I once blogged about an article attempting to address the very question in the title of this post, and I’ve also discussed in depth how messy the process of evidence-based medicine can be and why that provides an opening for purveyors of “alternative medicine” (my preferred term to describe it being “non-evidence-based medicine”) to respond to complaints about the lack of evidence supporting their favored woo with a hearty but fallacious tu quoque.
One of the favorite claims of purveyors of non-evidence-based “alternative” medicine is that modern scientific medicine is actually not very evidence-based. Various credulous supporters of such woo will often throw about claims that less than 50%, and perhaps as little as 15%, of modern medical therapies are based on valid scientific evidence. I had always wondered where that figure came from.
Now I know. I’m grateful to Steve Novella for telling me. It turns out that the 15% figure dates back nearly a half-century ago, all the way back to 1961 and wasn’t even looking at how much of medical practice was truly “evidence-based.”
Not surprisingly, Steve then goes on to show that the true figures are very much higher than the canard being thrown around by fans of unscientific, non-evidence-based therapies. Of course, even if the figure were 15% as is often claimed by some advocates of so-called “alternative” medical therapies, that figure would still be at least an order of magnitude greater than the evidence base supporting their favorite woo.

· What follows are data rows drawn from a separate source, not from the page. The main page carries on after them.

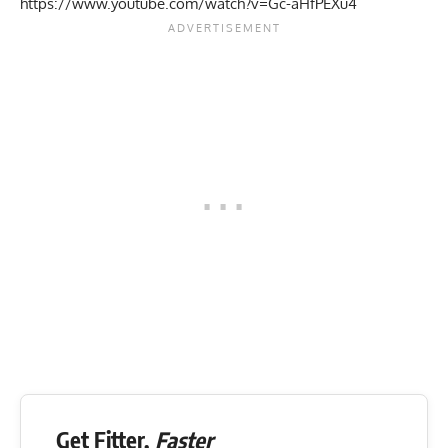
https://www.youtube.com/watch?v=Gc-aHfPEXu4
Get Fitter,
Faster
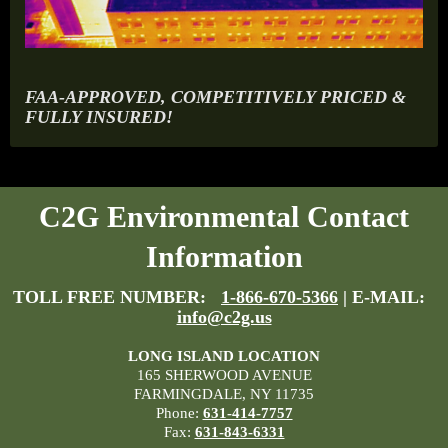
FAA-APPROVED, COMPETITIVELY PRICED &
FULLY INSURED!
C2G Environmental Contact
Information
TOLL FREE NUMBER:
1-866-670-5366
| E-MAIL:
info@c2g.us
LONG ISLAND LOCATION
165 SHERWOOD AVENUE
FARMINGDALE, NY 11735
Phone:
631-414-7757
Fax:
631-843-6331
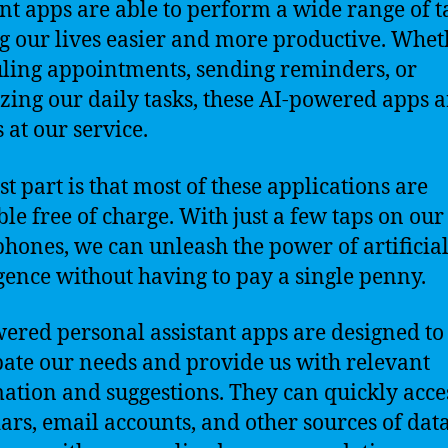
ant apps are able to perform a wide range of t
 our lives easier and more productive. Wheth
ling appointments, sending reminders, or
zing our daily tasks, these AI-powered apps a
 at our service.
st part is that most of these applications are
ble free of charge. With just a few taps on our
hones, we can unleash the power of artificia
igence without having to pay a single penny.
ered personal assistant apps are designed to
pate our needs and provide us with relevant
ation and suggestions. They can quickly acce
ars, email accounts, and other sources of data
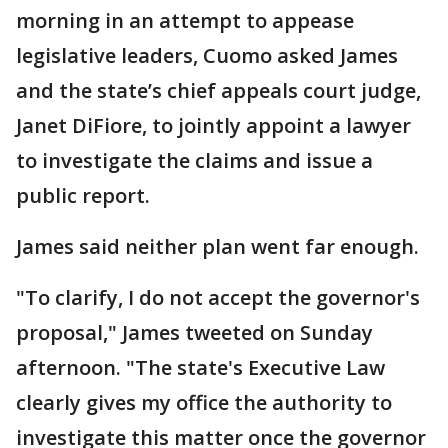
morning in an attempt to appease
legislative leaders, Cuomo asked James
and the state’s chief appeals court judge,
Janet DiFiore, to jointly appoint a lawyer
to investigate the claims and issue a
public report.
James said neither plan went far enough.
"To clarify, I do not accept the governor's
proposal," James tweeted on Sunday
afternoon. "The state's Executive Law
clearly gives my office the authority to
investigate this matter once the governor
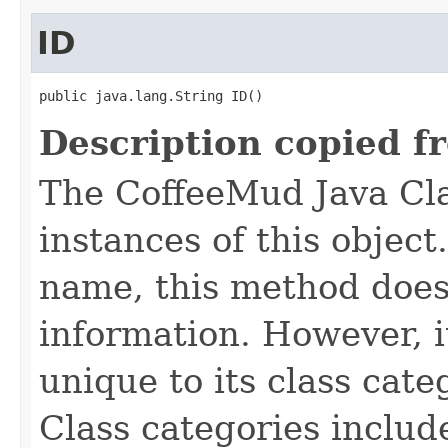
ID
public java.lang.String ID()
Description copied f
The CoffeeMud Java Cla
instances of this object
name, this method does
information. However, i
unique to its class cate
Class categories inclu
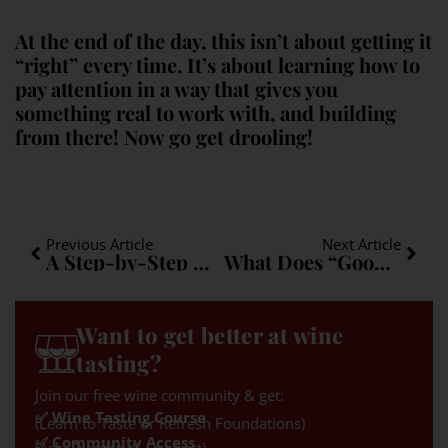
At the end of the day, this isn’t about getting it
“right” every time. It’s about learning how to
pay attention in a way that gives you
something real to work with, and building
from there! Now go get drooling!
Previous Article
Next Article
A Step-by-Step Method for Narrowing Grape Varieties
What Does “Good Balance” in Wine Actually Mean?
Want to get better at wine
tasting?
Join our free wine community & get:
✅ Wine Tasting Course
(Learn to Taste or Refresh Foundations)
✅ Community Access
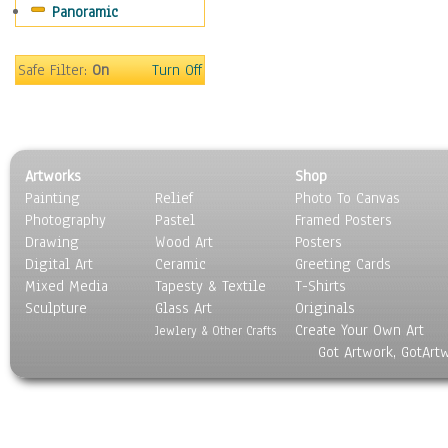
Panoramic
Maps
Military & Law
Motivational
Safe Filter:
On
Turn Off
Movies
Music
People
Places
Artworks
Shop
Religion & Spirituality
Painting
Relief
Photo To Canvas
Scenic / Landscapes
Photography
Pastel
Framed Posters
Seasons
Drawing
Wood Art
Posters
Sport
Digital Art
Ceramic
Greeting Cards
Still Life
Mixed Media
Tapesty & Textile
T-Shirts
Sculpture
Surrealism
Glass Art
Originals
Create Your Own Art
Transportation
Jewlery & Other Crafts
Got Artwork, GotArt
World Culture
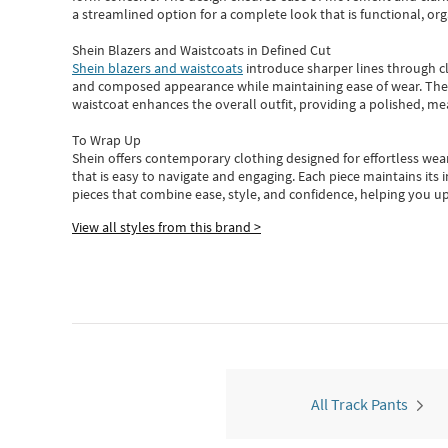
a streamlined option for a complete look that is functional, org
Shein Blazers and Waistcoats in Defined Cut
Shein blazers and waistcoats
introduce sharper lines through cl
and composed appearance while maintaining ease of wear.
The
waistcoat enhances the overall outfit, providing a polished, m
To Wrap Up
Shein
offers contemporary clothing designed for effortless wear
that is easy to navigate and engaging.
Each piece
maintains its 
pieces
that
combine ease, style, and confidence, helping you up
View all styles from this brand >
All Track Pants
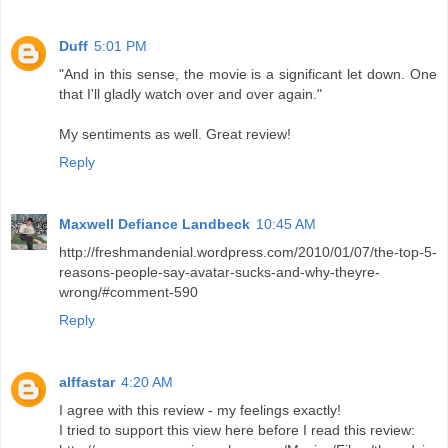
Duff
5:01 PM
"And in this sense, the movie is a significant let down. One
that I'll gladly watch over and over again."
My sentiments as well. Great review!
Reply
Maxwell Defiance Landbeck
10:45 AM
http://freshmandenial.wordpress.com/2010/01/07/the-top-5-
reasons-people-say-avatar-sucks-and-why-theyre-
wrong/#comment-590
Reply
alffastar
4:20 AM
I agree with this review - my feelings exactly!
I tried to support this view here before I read this review:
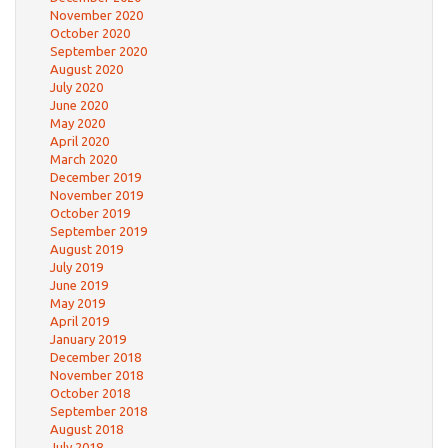
November 2020
October 2020
September 2020
August 2020
July 2020
June 2020
May 2020
April 2020
March 2020
December 2019
November 2019
October 2019
September 2019
August 2019
July 2019
June 2019
May 2019
April 2019
January 2019
December 2018
November 2018
October 2018
September 2018
August 2018
July 2018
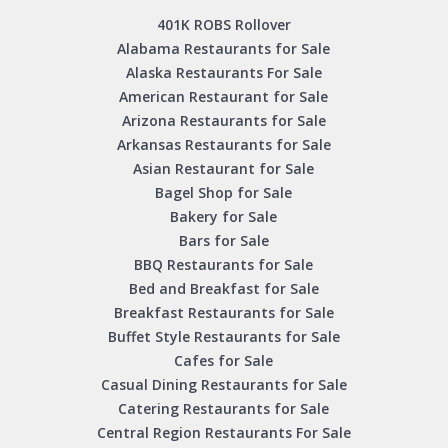
401K ROBS Rollover
Alabama Restaurants for Sale
Alaska Restaurants For Sale
American Restaurant for Sale
Arizona Restaurants for Sale
Arkansas Restaurants for Sale
Asian Restaurant for Sale
Bagel Shop for Sale
Bakery for Sale
Bars for Sale
BBQ Restaurants for Sale
Bed and Breakfast for Sale
Breakfast Restaurants for Sale
Buffet Style Restaurants for Sale
Cafes for Sale
Casual Dining Restaurants for Sale
Catering Restaurants for Sale
Central Region Restaurants For Sale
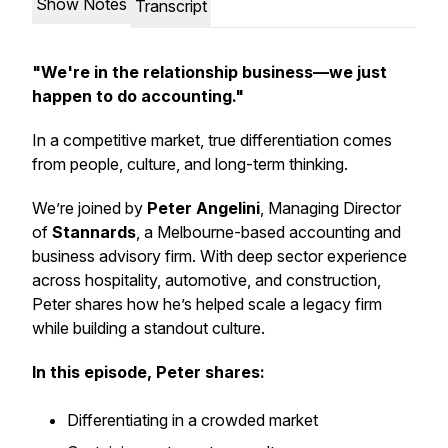
Show Notes
Transcript
"We're in the relationship business—we just
happen to do accounting."
In a competitive market, true differentiation comes
from people, culture, and long-term thinking.
We’re joined by
Peter Angelini
, Managing Director
of
Stannards
, a Melbourne-based accounting and
business advisory firm. With deep sector experience
across hospitality, automotive, and construction,
Peter shares how he’s helped scale a legacy firm
while building a standout culture.
In this episode, Peter shares:
Differentiating in a crowded market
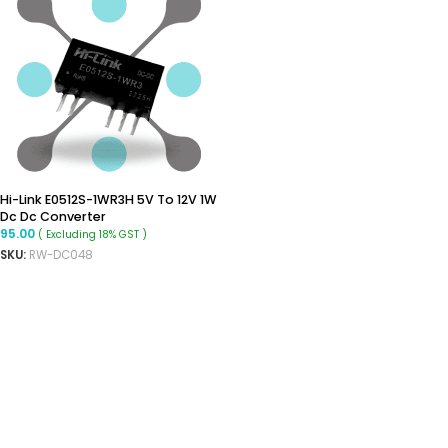
Hi-Link E0512S-1WR3H 5V To 12V 1W
Dc Dc Converter
95.00
( Excluding 18% GST )
SKU:
RW-DC048
ADD TO CART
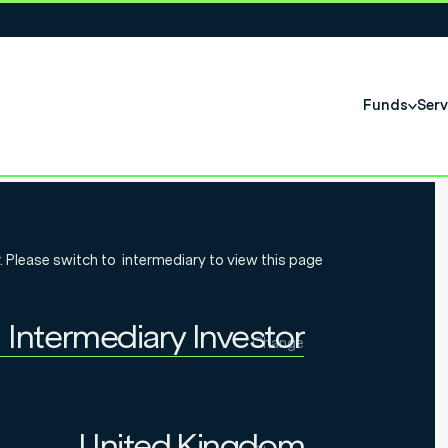
Funds
Serv
may be
. Please switch to
intermediary
to view this page
smaller
Intermediary Investor
Change
Individual Investor
Intermediary Investor
United Kingdom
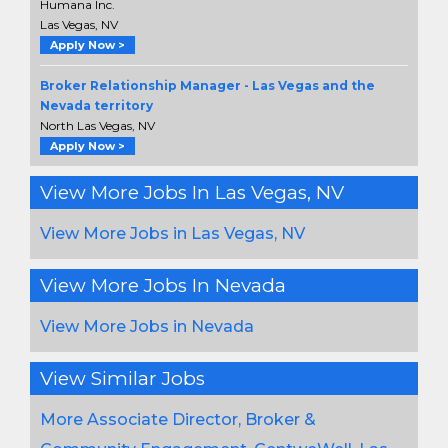
Humana Inc.
Las Vegas, NV
Apply Now >
Broker Relationship Manager - Las Vegas and the
Nevada territory
North Las Vegas, NV
Apply Now >
View More Jobs In Las Vegas, NV
View More Jobs in Las Vegas, NV
View More Jobs In Nevada
View More Jobs in Nevada
View Similar Jobs
More Associate Director, Broker &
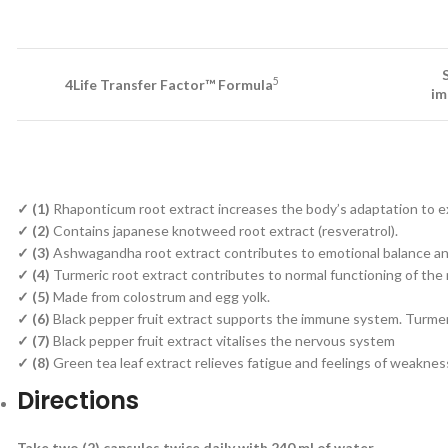
5
4Life Transfer Factor™ Formula
im
✓
(1)
Rhaponticum root extract increases the body’s adaptation to extr
✓ (2)
Contains japanese knotweed root extract (resveratrol).
✓ (3)
Ashwagandha root extract contributes to emotional balance and
✓ (4)
Turmeric root extract contributes to normal functioning of the
✓ (5)
Made from colostrum and egg yolk.
✓ (6)
Black pepper fruit extract supports the immune system. Turmer
✓ (7)
Black pepper fruit extract vitalises the nervous system
✓ (8)
Green tea leaf extract relieves fatigue and feelings of weaknes
Directions
Take two (2) capsules twice daily with 240 ml of water.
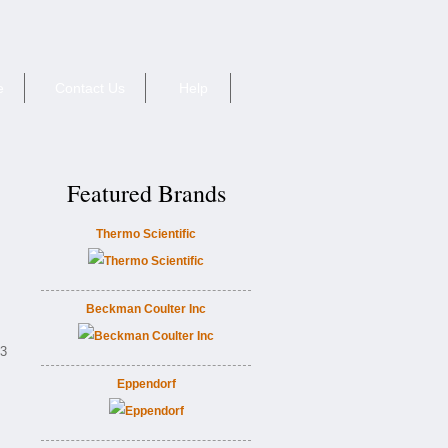
e
Contact Us
Help
Featured Brands
Thermo Scientific
Beckman Coulter Inc
E3
Eppendorf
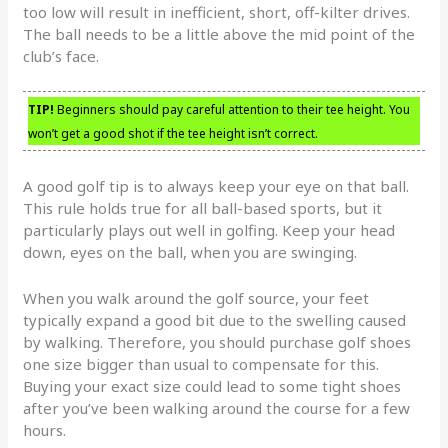
too low will result in inefficient, short, off-kilter drives.
The ball needs to be a little above the mid point of the
club’s face.
TIP!
Beginners should pay careful attention to their tee height. You
won’t get a good shot if the tee height isn’t correct.
A good golf tip is to always keep your eye on that ball.
This rule holds true for all ball-based sports, but it
particularly plays out well in golfing. Keep your head
down, eyes on the ball, when you are swinging.
When you walk around the golf source, your feet
typically expand a good bit due to the swelling caused
by walking. Therefore, you should purchase golf shoes
one size bigger than usual to compensate for this.
Buying your exact size could lead to some tight shoes
after you’ve been walking around the course for a few
hours.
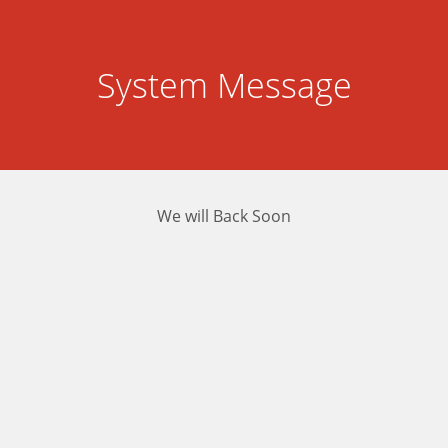
System Message
We will Back Soon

That’s one difference between scientific, evidence-based medicine and woo. The other difference is that scientific medicine is always striving to increase the percentage of its therapies and practices that are based on science and well-designed clinical trials, abandoning therapies that are found not to work or not to work as well as newer therapies, while it is incredibly rare for an “alternative” therapy ever to be abandoned by its practitioners even when it is shown conclusively not to be efficacious.